Como líder é importante responder estas perguntas: minha liderança tem influenciado positivamente para que as pessoas se envolvam na missão? Elas são testemunhas mais eficientes em função disso?

Ilustração
O grande líder Conde Nikolaus von Zinzendorf (1700-1760) resumiu sua ambição em uma frase: “Tenho uma paixão: é Ele, somente Ele”. Zinzendorf transformou sua paixão em realidade ao renovar o movimento Morávio. Antes mesmo que os movimentos missionários modernos existissem, os morávios estabeleceram igrejas além-mar e chegaram a ter três vezes mais membros lá do que nas igrejas que os enviaram. Um em cada 92 morávios serviu como missionário intercultural.

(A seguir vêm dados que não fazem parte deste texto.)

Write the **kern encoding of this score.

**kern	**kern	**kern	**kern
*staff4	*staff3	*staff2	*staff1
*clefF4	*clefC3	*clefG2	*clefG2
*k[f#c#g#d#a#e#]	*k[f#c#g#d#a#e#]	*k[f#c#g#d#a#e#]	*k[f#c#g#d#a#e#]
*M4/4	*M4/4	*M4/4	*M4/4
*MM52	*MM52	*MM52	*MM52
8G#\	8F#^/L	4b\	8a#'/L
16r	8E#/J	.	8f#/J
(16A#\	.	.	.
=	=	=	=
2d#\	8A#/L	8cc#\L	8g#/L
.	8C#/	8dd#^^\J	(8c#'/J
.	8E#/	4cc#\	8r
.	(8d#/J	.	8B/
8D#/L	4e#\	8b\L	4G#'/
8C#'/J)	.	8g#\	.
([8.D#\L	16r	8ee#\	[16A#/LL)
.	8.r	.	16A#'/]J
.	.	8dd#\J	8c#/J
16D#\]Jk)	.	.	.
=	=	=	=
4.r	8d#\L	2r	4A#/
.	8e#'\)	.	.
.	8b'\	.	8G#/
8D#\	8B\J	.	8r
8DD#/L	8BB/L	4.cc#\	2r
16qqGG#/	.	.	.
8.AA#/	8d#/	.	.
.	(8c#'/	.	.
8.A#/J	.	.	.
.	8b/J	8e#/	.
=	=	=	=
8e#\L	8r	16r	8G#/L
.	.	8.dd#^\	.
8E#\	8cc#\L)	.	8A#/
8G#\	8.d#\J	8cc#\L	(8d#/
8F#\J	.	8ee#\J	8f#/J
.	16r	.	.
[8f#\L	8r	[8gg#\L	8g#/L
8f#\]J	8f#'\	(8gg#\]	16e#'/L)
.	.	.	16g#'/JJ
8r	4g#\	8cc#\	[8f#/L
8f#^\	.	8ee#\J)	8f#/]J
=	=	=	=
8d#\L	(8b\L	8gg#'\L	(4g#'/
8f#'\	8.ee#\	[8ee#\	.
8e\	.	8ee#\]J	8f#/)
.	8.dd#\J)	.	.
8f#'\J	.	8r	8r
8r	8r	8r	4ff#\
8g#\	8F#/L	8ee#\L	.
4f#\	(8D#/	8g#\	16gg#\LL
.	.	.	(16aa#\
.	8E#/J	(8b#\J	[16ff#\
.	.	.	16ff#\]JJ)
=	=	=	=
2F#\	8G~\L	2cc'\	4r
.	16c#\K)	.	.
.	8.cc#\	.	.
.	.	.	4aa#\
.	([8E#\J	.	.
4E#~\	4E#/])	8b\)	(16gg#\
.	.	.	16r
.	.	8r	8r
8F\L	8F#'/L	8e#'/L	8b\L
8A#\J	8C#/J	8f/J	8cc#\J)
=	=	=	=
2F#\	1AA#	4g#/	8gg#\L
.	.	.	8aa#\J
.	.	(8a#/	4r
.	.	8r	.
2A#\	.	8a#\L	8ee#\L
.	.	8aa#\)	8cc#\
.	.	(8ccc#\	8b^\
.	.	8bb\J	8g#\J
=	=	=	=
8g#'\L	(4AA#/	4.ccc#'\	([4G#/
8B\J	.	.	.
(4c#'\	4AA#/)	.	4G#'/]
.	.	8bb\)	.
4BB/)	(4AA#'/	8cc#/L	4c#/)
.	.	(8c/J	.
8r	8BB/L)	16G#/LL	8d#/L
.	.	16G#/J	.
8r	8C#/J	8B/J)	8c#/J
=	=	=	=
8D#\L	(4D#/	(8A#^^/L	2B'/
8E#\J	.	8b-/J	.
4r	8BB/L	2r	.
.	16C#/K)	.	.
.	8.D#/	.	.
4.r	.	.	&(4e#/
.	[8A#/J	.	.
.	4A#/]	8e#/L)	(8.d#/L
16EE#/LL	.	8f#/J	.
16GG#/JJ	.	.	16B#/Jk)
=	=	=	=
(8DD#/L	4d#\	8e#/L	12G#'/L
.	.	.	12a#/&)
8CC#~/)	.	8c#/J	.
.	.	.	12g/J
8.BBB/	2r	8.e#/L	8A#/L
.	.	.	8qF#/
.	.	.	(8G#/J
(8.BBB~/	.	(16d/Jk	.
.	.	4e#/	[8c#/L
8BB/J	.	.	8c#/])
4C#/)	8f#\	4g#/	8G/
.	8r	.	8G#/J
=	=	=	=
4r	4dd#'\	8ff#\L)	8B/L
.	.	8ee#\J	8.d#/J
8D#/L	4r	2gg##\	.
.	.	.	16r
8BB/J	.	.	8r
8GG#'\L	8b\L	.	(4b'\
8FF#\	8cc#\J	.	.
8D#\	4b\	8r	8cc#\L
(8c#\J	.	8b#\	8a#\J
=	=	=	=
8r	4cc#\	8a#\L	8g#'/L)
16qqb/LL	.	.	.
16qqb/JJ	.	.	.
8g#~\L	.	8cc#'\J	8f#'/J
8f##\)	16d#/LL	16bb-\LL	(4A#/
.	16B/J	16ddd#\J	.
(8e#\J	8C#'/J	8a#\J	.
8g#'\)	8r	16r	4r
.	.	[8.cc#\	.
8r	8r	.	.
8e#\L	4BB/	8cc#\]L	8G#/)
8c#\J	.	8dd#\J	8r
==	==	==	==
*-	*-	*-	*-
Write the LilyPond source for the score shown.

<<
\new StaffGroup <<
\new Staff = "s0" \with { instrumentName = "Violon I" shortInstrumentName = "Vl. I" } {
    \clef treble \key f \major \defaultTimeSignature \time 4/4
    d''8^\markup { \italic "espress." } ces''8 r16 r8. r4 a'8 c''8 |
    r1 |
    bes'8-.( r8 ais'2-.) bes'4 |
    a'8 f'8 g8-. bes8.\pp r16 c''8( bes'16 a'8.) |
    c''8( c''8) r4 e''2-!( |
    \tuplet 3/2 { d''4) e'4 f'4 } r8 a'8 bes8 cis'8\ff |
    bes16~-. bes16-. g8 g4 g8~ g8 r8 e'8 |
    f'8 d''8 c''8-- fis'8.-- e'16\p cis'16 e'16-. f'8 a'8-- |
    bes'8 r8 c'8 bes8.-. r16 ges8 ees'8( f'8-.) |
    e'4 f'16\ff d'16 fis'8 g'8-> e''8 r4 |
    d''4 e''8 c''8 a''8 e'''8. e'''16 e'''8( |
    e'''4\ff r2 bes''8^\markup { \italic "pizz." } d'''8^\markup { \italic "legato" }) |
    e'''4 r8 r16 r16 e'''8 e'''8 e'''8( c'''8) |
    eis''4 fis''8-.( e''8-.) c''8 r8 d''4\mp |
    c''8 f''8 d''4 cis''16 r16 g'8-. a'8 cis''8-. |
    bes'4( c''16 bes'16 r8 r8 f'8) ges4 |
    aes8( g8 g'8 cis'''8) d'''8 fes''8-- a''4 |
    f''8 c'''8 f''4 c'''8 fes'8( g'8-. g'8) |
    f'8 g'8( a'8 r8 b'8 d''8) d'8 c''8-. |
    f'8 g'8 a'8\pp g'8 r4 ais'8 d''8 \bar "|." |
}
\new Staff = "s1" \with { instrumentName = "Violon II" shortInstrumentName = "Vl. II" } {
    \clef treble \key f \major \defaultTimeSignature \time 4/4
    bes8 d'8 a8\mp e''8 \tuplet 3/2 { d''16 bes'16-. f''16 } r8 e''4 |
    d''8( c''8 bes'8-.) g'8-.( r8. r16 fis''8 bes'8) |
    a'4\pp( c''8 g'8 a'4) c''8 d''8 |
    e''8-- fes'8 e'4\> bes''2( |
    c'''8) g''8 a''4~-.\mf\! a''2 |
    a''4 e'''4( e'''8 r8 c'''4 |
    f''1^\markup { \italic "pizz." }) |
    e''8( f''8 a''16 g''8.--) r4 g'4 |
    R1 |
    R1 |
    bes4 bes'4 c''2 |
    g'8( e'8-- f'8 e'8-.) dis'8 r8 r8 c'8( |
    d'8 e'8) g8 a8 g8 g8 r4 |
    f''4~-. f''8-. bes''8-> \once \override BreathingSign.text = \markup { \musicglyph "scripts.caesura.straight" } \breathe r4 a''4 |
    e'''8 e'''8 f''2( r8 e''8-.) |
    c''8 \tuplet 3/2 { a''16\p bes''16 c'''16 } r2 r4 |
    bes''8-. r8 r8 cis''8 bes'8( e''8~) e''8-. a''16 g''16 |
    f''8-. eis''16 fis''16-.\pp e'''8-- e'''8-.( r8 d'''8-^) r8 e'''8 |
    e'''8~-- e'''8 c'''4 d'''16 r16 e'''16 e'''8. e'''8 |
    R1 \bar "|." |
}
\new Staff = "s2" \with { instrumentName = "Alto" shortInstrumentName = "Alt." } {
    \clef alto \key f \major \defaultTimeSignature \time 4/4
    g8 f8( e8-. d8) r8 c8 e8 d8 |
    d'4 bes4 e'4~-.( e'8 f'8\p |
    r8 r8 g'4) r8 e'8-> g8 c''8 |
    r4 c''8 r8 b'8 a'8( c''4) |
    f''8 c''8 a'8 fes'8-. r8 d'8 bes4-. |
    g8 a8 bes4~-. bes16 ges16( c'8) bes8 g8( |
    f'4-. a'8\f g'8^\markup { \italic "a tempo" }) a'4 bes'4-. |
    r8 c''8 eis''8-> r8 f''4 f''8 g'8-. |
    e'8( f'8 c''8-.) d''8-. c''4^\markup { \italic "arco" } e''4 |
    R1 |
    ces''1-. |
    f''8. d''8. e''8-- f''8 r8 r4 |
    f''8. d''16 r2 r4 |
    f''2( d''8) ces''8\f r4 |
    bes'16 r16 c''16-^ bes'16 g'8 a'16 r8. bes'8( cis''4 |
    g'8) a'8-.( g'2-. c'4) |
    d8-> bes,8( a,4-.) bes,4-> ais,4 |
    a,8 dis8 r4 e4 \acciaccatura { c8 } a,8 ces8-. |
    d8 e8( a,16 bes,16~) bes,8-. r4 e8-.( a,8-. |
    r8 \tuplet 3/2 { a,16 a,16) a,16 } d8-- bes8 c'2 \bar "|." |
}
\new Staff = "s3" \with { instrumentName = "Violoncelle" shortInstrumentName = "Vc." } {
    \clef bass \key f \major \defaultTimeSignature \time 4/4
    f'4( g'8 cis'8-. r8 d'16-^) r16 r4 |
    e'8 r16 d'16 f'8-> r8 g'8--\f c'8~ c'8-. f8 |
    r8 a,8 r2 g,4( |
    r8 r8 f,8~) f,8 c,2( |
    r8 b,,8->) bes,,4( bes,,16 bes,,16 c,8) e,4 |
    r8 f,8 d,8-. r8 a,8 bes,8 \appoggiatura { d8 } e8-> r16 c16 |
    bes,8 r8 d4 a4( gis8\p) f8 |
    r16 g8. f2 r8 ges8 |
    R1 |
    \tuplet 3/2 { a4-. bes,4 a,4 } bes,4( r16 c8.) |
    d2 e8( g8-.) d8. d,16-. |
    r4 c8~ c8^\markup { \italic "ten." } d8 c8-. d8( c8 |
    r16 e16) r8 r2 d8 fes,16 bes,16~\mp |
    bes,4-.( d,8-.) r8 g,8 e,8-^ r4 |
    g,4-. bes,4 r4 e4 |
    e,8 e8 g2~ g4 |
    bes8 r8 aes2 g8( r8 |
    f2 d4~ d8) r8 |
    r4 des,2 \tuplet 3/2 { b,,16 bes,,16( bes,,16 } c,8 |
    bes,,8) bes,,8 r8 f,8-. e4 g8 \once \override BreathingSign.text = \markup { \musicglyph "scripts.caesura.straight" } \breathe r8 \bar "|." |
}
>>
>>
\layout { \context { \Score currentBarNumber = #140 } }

Assim, no século 18, num período de 20 anos, a igreja dos morávios enviou mais missionários para o mundo do que todas as igrejas protestantes em 200 anos! (Oswald Sanders, Spiritual Leadership, p. 14)

Carecemos hoje de Neemias na igreja - não de homens capazes de pregar e orar apenas, mas de homens cujas orações e sermões sejam animados de firme e sincero propósito. O procedimento seguido por esse patriota hebreu na realização de seus planos devia ser ainda adotado pelos pastores e dirigentes. Havendo eles delineado seus planos, deveriam expô-los perante a igreja de maneira que lhes atraísse o interesse e a cooperação. Fazei que o povo compreenda os planos e tome parte na obra, e hão de se interessar pessoalmente em sua prosperidade. O êxito que acompanhou os esforços de Neemias mostra o que podem realizar a oração, a fé e uma ação sábia e enérgica” (Ellen G. White, Serviço Cristão, p. 177).